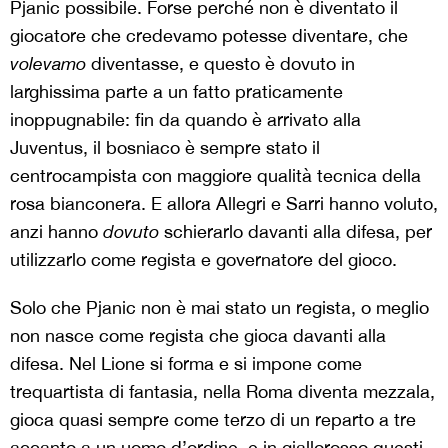
Pjanic possibile. Forse perché non è diventato il
giocatore che credevamo potesse diventare, che
volevamo
diventasse, e questo è dovuto in
larghissima parte a un fatto praticamente
inoppugnabile: fin da quando è arrivato alla
Juventus, il bosniaco è sempre stato il
centrocampista con maggiore qualità tecnica della
rosa bianconera. E allora Allegri e Sarri hanno voluto,
anzi hanno
dovuto
schierarlo davanti alla difesa, per
utilizzarlo come regista e governatore del gioco.
Solo che Pjanic non è mai stato un regista, o meglio
non nasce come regista che gioca davanti alla
difesa. Nel Lione si forma e si impone come
trequartista di fantasia, nella Roma diventa mezzala,
gioca quasi sempre come terzo di un reparto a tre
accanto a un uomo d’ordine, e in giallorosso questi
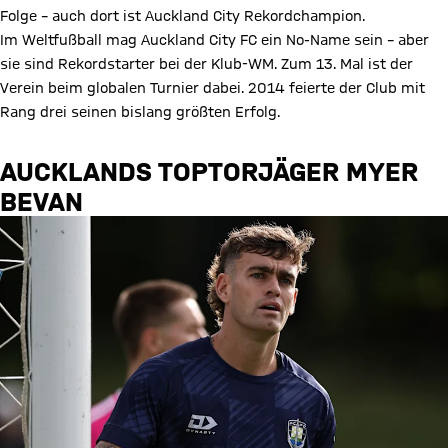
Folge – auch dort ist Auckland City Rekordchampion.
Im Weltfußball mag Auckland City FC ein No-Name sein – aber
sie sind Rekordstarter bei der Klub-WM. Zum 13. Mal ist der
Verein beim globalen Turnier dabei. 2014 feierte der Club mit
Rang drei seinen bislang größten Erfolg.
AUCKLANDS TOPTORJÄGER MYER
BEVAN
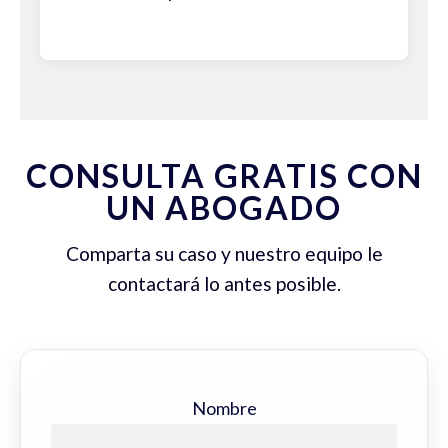
CONSULTA GRATIS CON
UN ABOGADO
Comparta su caso y nuestro equipo le
contactará lo antes posible.
Nombre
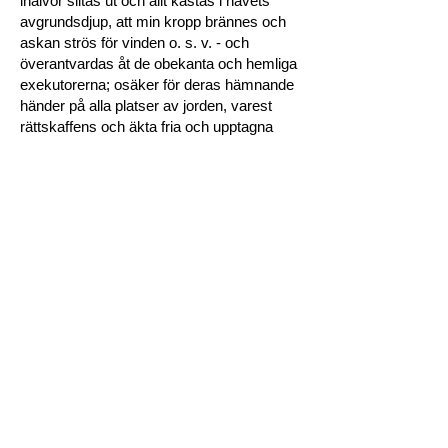
inälvor slitas ut och allt kastas i havets
avgrundsdjup, att min kropp brännes och
askan strös för vinden o. s. v. - och
överantvardas åt de obekanta och hemliga
exekutorerna; osäker för deras hämnande
händer på alla platser av jorden, varest
rättskaffens och äkta fria och upptagna
bröder befinna sig och utföra sina arbeten."
- Detta och andra frimureriska edsformulär
äro betecknande för den s. k. "humanitära"
anda, som Orden inför yttervärlden prålar
med.
Judisk agenda: hat, hbtq
och rasism
Massimmigration:
Enligt mellan Tidningsutgivareföreningen
och Stockholms dagstidningar träffat avtal
äro dessa förpliktade att i tveksamma fall,
d.v.s. där det rör sig om annonser som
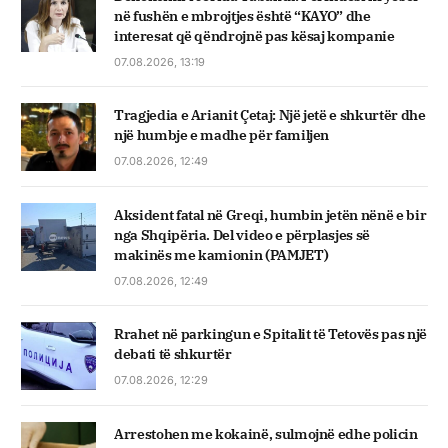
në fushën e mbrojtjes është “KAYO” dhe
interesat që qëndrojnë pas kësaj kompanie
07.08.2026, 13:19
Tragjedia e Arianit Çetaj: Një jetë e shkurtër dhe
një humbje e madhe për familjen
07.08.2026, 12:49
Aksident fatal në Greqi, humbin jetën nënë e bir
nga Shqipëria. Del video e përplasjes së
makinës me kamionin (PAMJET)
07.08.2026, 12:49
Rrahet në parkingun e Spitalit të Tetovës pas një
debati të shkurtër
07.08.2026, 12:29
Arrestohen me kokainë, sulmojnë edhe policin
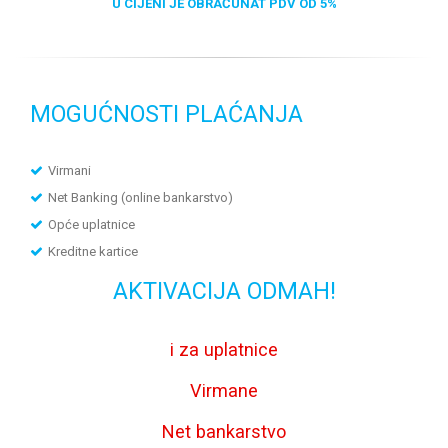
U CIJENI JE OBRAČUNAT PDV OD 5%
MOGUĆNOSTI PLAĆANJA
Virmani
Net Banking (online bankarstvo)
Opće uplatnice
Kreditne kartice
AKTIVACIJA ODMAH!
i za uplatnice
Virmane
Net bankarstvo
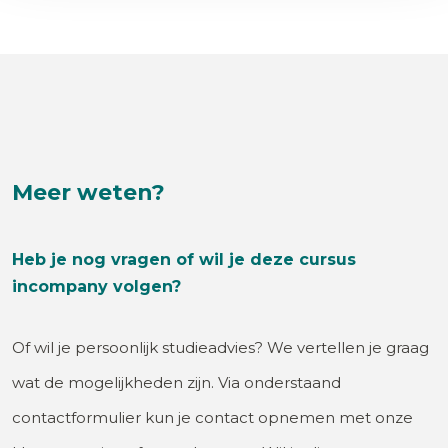
Meer weten?
Heb je nog vragen of wil je deze cursus
incompany volgen?
Of wil je persoonlijk studieadvies? We vertellen je graag
wat de mogelijkheden zijn. Via onderstaand
contactformulier kun je contact opnemen met onze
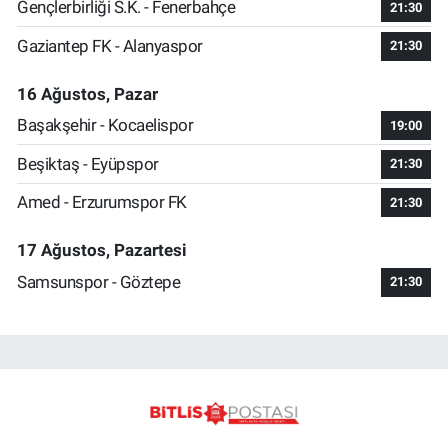
Gençlerbirliği S.K. - Fenerbahçe
21:30
Gaziantep FK - Alanyaspor
21:30
16 Ağustos, Pazar
Başakşehir - Kocaelispor
19:00
Beşiktaş - Eyüpspor
21:30
Amed - Erzurumspor FK
21:30
17 Ağustos, Pazartesi
Samsunspor - Göztepe
21:30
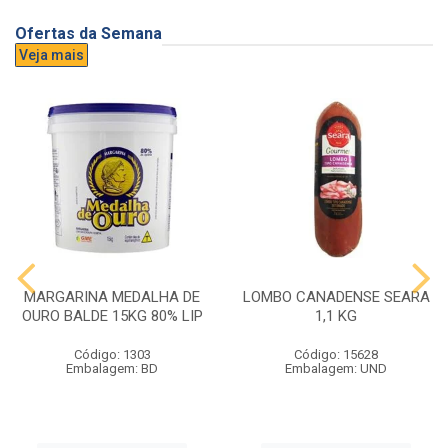
Ofertas da Semana
Veja mais
MARGARINA MEDALHA DE
LOMBO CANADENSE SEARA
OURO BALDE 15KG 80% LIP
1,1 KG
Código: 1303
Código: 15628
Embalagem: BD
Embalagem: UND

+++

Return every line of text in the listing above, unchanged and in order, and leave out the pictures.

Task output »
Pjanic possibile. Forse perché non è diventato il
giocatore che credevamo potesse diventare, che
volevamo
diventasse, e questo è dovuto in
larghissima parte a un fatto praticamente
inoppugnabile: fin da quando è arrivato alla
Juventus, il bosniaco è sempre stato il
centrocampista con maggiore qualità tecnica della
rosa bianconera. E allora Allegri e Sarri hanno voluto,
anzi hanno
dovuto
schierarlo davanti alla difesa, per
utilizzarlo come regista e governatore del gioco.
Solo che Pjanic non è mai stato un regista, o meglio
non nasce come regista che gioca davanti alla
difesa. Nel Lione si forma e si impone come
trequartista di fantasia, nella Roma diventa mezzala,
gioca quasi sempre come terzo di un reparto a tre
accanto a un uomo d’ordine, e in giallorosso questi
Folge – auch dort ist Auckland City Rekordchampion.
Im Weltfußball mag Auckland City FC ein No-Name sein – aber
sie sind Rekordstarter bei der Klub-WM. Zum 13. Mal ist der
Verein beim globalen Turnier dabei. 2014 feierte der Club mit
Rang drei seinen bislang größten Erfolg.
AUCKLANDS TOPTORJÄGER MYER
BEVAN
CONSULTA GRATIS CON
UN ABOGADO
Comparta su caso y nuestro equipo le
contactará lo antes posible.
Nombre
inälvor slitas ut och allt kastas i havets
avgrundsdjup, att min kropp brännes och
askan strös för vinden o. s. v. - och
överantvardas åt de obekanta och hemliga
exekutorerna; osäker för deras hämnande
händer på alla platser av jorden, varest
rättskaffens och äkta fria och upptagna
bröder befinna sig och utföra sina arbeten."
- Detta och andra frimureriska edsformulär
äro betecknande för den s. k. "humanitära"
anda, som Orden inför yttervärlden prålar
med.
Judisk agenda: hat, hbtq
och rasism
Massimmigration:
Enligt mellan Tidningsutgivareföreningen
och Stockholms dagstidningar träffat avtal
äro dessa förpliktade att i tveksamma fall,
d.v.s. där det rör sig om annonser som
në fushën e mbrojtjes është “KAYO” dhe
interesat që qëndrojnë pas kësaj kompanie
07.08.2026, 13:19
Tragjedia e Arianit Çetaj: Një jetë e shkurtër dhe
një humbje e madhe për familjen
07.08.2026, 12:49
Aksident fatal në Greqi, humbin jetën nënë e bir
nga Shqipëria. Del video e përplasjes së
makinës me kamionin (PAMJET)
07.08.2026, 12:49
Rrahet në parkingun e Spitalit të Tetovës pas një
debati të shkurtër
07.08.2026, 12:29
Arrestohen me kokainë, sulmojnë edhe policin
U CIJENI JE OBRAČUNAT PDV OD 5%
MOGUĆNOSTI PLAĆANJA
Virmani
Net Banking (online bankarstvo)
Opće uplatnice
Kreditne kartice
AKTIVACIJA ODMAH!
i za uplatnice
Virmane
Net bankarstvo
Meer weten?
Heb je nog vragen of wil je deze cursus
incompany volgen?
Of wil je persoonlijk studieadvies? We vertellen je graag
wat de mogelijkheden zijn. Via onderstaand
contactformulier kun je contact opnemen met onze
Gençlerbirliği S.K. - Fenerbahçe
21:30
Gaziantep FK - Alanyaspor
21:30
16 Ağustos, Pazar
Başakşehir - Kocaelispor
19:00
Beşiktaş - Eyüpspor
21:30
Amed - Erzurumspor FK
21:30
17 Ağustos, Pazartesi
Samsunspor - Göztepe
21:30
Ofertas da Semana
Veja mais
MARGARINA MEDALHA DE
LOMBO CANADENSE SEARA
OURO BALDE 15KG 80% LIP
1,1 KG
Código: 1303
Código: 15628
Embalagem: BD
Embalagem: UND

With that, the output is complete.